Microbial driven TLR5-dependent signaling modulates distal malignant progression through tumor-promoting inflammation (MUC4P.828)

The dominant R392X TLR5 polymorphism abrogates flagellin responses in >7% of humans. We report that TLR5 recognition of commensal bacteria at intestinal surfaces influences malignant progression at distal (extra-mucosal) locations through the initiation of tumor-promoting inflammation. In TLR5-responsive mice, IL-6 is up-regulated through an autocrine loop in IL-6 reactive tumor cells, resulting in increased mobilization of MDSC and augmented tumor growth, compared to TLR5-deficient controls.
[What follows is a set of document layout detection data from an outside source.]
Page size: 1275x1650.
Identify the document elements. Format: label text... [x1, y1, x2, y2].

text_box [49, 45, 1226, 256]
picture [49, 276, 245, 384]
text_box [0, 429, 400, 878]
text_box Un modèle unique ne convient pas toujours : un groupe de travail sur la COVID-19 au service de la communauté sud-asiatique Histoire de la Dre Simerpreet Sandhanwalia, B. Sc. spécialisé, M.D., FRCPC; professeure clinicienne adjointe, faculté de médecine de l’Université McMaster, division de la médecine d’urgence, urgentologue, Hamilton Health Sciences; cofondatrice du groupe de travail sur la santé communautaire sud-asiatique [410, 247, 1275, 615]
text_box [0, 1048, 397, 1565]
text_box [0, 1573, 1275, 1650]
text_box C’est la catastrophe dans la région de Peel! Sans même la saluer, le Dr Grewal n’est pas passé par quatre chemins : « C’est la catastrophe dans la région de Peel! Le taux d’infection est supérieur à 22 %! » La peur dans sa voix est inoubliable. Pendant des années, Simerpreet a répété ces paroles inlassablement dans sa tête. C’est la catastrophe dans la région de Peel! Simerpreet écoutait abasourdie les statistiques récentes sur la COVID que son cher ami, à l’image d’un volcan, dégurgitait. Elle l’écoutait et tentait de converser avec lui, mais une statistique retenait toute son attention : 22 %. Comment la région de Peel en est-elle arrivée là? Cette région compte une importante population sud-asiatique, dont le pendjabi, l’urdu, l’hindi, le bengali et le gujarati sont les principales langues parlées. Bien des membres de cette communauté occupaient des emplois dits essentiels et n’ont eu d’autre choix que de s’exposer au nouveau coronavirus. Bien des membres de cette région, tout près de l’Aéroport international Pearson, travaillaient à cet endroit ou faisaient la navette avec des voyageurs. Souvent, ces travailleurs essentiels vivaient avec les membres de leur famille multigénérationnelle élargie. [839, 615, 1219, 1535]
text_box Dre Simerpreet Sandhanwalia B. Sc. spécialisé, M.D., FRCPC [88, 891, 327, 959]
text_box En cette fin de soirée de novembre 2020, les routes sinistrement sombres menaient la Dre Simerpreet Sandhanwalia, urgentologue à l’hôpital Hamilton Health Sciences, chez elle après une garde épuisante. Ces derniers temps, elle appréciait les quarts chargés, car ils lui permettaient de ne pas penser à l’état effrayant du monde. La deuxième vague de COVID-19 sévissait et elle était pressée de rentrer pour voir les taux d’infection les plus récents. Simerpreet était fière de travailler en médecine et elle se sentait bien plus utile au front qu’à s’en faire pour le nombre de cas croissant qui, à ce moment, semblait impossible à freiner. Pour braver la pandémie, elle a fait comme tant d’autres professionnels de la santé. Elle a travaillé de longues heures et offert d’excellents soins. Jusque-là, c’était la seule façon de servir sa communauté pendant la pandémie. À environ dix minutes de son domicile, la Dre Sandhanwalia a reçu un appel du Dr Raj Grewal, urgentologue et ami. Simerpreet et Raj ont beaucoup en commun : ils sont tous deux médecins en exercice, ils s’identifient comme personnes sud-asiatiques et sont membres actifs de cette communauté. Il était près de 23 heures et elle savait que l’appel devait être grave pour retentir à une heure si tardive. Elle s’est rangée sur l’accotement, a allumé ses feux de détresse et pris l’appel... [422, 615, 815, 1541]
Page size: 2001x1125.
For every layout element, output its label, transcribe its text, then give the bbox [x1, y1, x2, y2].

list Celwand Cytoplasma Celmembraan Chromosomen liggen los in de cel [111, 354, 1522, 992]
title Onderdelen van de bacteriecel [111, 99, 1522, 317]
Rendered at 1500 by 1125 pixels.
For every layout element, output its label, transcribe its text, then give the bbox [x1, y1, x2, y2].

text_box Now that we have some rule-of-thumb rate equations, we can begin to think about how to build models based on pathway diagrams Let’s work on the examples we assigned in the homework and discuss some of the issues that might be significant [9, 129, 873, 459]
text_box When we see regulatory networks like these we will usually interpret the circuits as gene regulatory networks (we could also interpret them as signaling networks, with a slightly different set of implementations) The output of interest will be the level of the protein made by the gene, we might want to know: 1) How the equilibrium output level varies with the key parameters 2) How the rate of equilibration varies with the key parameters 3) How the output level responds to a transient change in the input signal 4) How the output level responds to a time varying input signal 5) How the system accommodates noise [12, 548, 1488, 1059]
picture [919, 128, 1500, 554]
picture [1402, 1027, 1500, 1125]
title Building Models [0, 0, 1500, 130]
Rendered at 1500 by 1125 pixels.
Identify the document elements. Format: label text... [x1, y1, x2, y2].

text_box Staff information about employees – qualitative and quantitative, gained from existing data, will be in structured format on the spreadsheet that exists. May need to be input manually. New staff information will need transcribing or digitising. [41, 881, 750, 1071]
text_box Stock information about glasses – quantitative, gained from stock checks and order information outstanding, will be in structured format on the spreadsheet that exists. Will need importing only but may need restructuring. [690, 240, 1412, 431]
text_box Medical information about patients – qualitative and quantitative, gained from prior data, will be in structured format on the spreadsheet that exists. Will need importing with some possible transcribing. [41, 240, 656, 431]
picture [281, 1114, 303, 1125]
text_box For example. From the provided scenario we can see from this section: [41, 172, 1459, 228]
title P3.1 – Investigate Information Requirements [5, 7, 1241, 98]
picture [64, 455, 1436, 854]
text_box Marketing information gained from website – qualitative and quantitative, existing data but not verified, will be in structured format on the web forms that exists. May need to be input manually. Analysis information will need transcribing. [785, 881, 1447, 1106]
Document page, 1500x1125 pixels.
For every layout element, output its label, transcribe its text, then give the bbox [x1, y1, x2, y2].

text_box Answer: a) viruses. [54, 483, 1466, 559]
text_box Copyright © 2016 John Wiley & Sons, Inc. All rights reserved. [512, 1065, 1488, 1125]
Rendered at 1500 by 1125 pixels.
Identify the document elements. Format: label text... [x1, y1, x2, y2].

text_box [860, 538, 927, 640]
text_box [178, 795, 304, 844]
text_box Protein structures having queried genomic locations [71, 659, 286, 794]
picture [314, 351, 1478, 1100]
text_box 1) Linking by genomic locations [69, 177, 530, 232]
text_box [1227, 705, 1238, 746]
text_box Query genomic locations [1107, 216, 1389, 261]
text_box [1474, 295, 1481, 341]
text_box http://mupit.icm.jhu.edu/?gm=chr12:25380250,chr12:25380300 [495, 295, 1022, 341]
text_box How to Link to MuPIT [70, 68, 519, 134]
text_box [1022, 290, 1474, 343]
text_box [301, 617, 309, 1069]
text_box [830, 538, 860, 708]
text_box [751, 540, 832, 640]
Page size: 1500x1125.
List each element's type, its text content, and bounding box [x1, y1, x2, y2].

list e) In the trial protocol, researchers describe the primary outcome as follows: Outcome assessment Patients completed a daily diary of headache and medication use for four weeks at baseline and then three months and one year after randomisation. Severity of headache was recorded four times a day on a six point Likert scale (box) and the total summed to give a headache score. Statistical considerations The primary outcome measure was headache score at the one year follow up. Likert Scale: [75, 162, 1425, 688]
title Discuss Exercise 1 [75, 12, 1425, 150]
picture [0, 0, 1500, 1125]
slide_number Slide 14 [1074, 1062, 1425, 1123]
In contrast, TLR5-deficient mice systemically up-regulate IL-17, which augments tumor growth only in the presence of IL-6 unresponsive tumors. Notably, differences in tumor growth are completely abrogated following depletion of commensal bacteria. Most importantly, similar differences in inflammation and malignant progression are recapitulated in TLR5-responsive/unresponsive patients with extra-mucosal tumors. Our results demonstrate that TLR5 signaling at mucosal surfaces, which is dependent upon commensal microbiota, significantly influences tumor progression at extra-mucosal locations through systemic tumor-promoting inflammation. These results have implications for the large proportion of individuals that harbor the common genetic polymorphism in TLR5 and demonstrate that the systemic response to tumors outside of the intestines is in part mediated through TLR5-signaling.